[SPW2010] B , the SIMBAD biblio

We report the first results of imaging the Carina nebula (NGC 3372) with the Infrared Array Camera (IRAC) onboard the Spitzer Space Telescope, providing a photometry catalogue of over 44000 point sources as well as a catalogue of over 900 candidate young stellar objects (YSOs) based on fits to their spectral energy distributions (SEDs). We discuss several aspects of the extended emission, including the structure of dozens of dust pillars that result when a clumpy molecular cloud is shredded by feedback from massive stars. There are surprisingly few of the `extended green objects' (EGOs) that are normally taken as signposts of outflow activity in Spitzer data, and not one of the dozens of Herbig-Haro jets detected optically are seen as EGOs.
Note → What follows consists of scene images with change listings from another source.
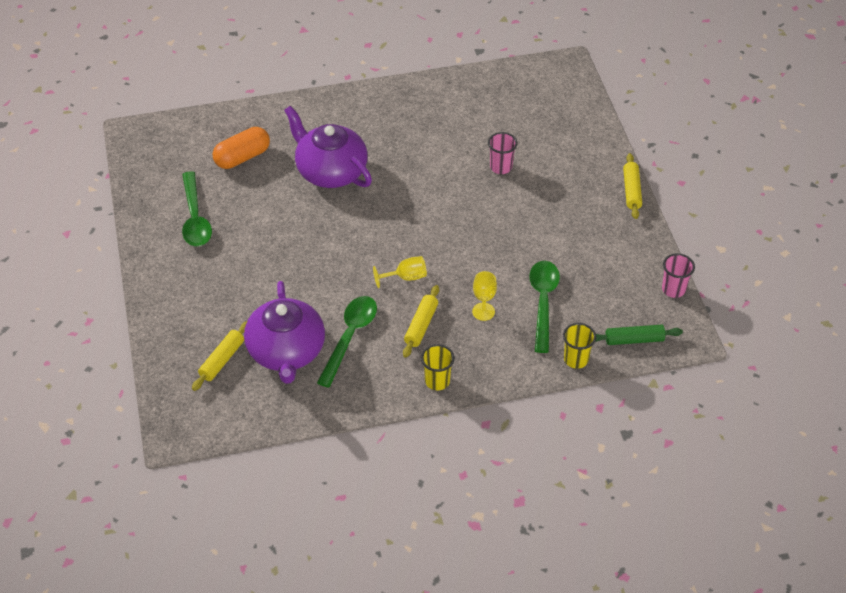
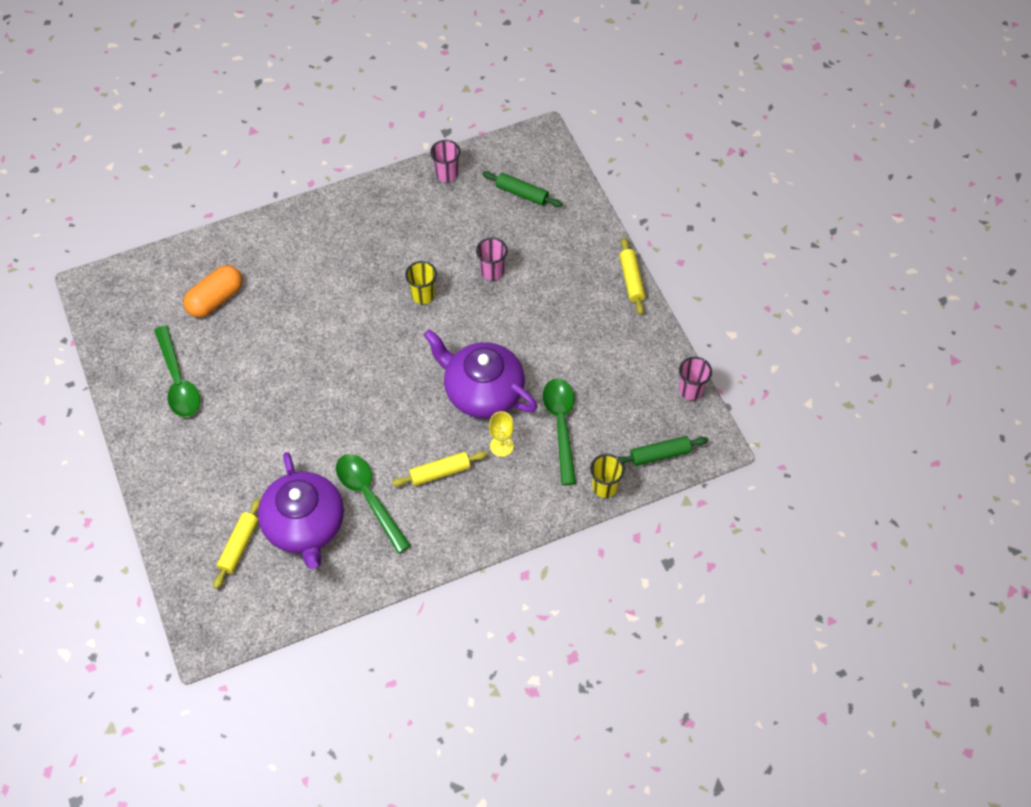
camera: 10 degrees left, 10 degrees up
(330, 171) = (313, 302): purple teapot -> purple teapot (482, 391)
(350, 336) = (368, 497): green spoon -> green spoon turned 45 degrees counterclockwise
(405, 277) = (414, 418): yellow goblet -> none
(421, 325) = (440, 472): yellow rolling pin -> yellow rolling pin turned 60 degrees clockwise
(437, 381) = (467, 534): yellow cup -> yellow cup (423, 295)
(473, 84) = (446, 174): none -> pink cup
(540, 108) = (522, 194): none -> green rolling pin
EGOs are apparently poor tracers of outflow activity in strongly irradiated environments, due to the effects of massive star feedback. A population of `extended red objects' tends to be found around late O-type and early B-type stars, some with clear bow-shock morphology. These are dusty shocks where stellar winds collide with photoevaporative flows off nearby clouds. Finally, the relative distributions of O-type stars, small star clusters and subclusters of YSOs as compared to the dust pillars show that while some YSOs are located within dust pillars, many more stars and YSOs reside just outside pillar heads. We suggest that pillars are transient phenomena, part of a continuous outwardly propagating wave of star formation driven by feedback from massive stars. As the pillars are destroyed, they leave newly formed stars in their wake, and these are then subsumed into the young OB association. The YSOs are found predominantly in the cavity between pillars and massive stars, arguing that their formation was in fact triggered. Altogether, the current generation of YSOs shows no strong deviation from a normal initial mass function (IMF). The number of YSOs is consistent with a roughly constant star-formation rate over the past ∼3 Myr, implying that propagating star formation in pillars constitutes an important mechanism to construct unbound OB associations. These accelerated pillars may give birth to massive O-type stars that, after several million years, could appear to have formed in isolation.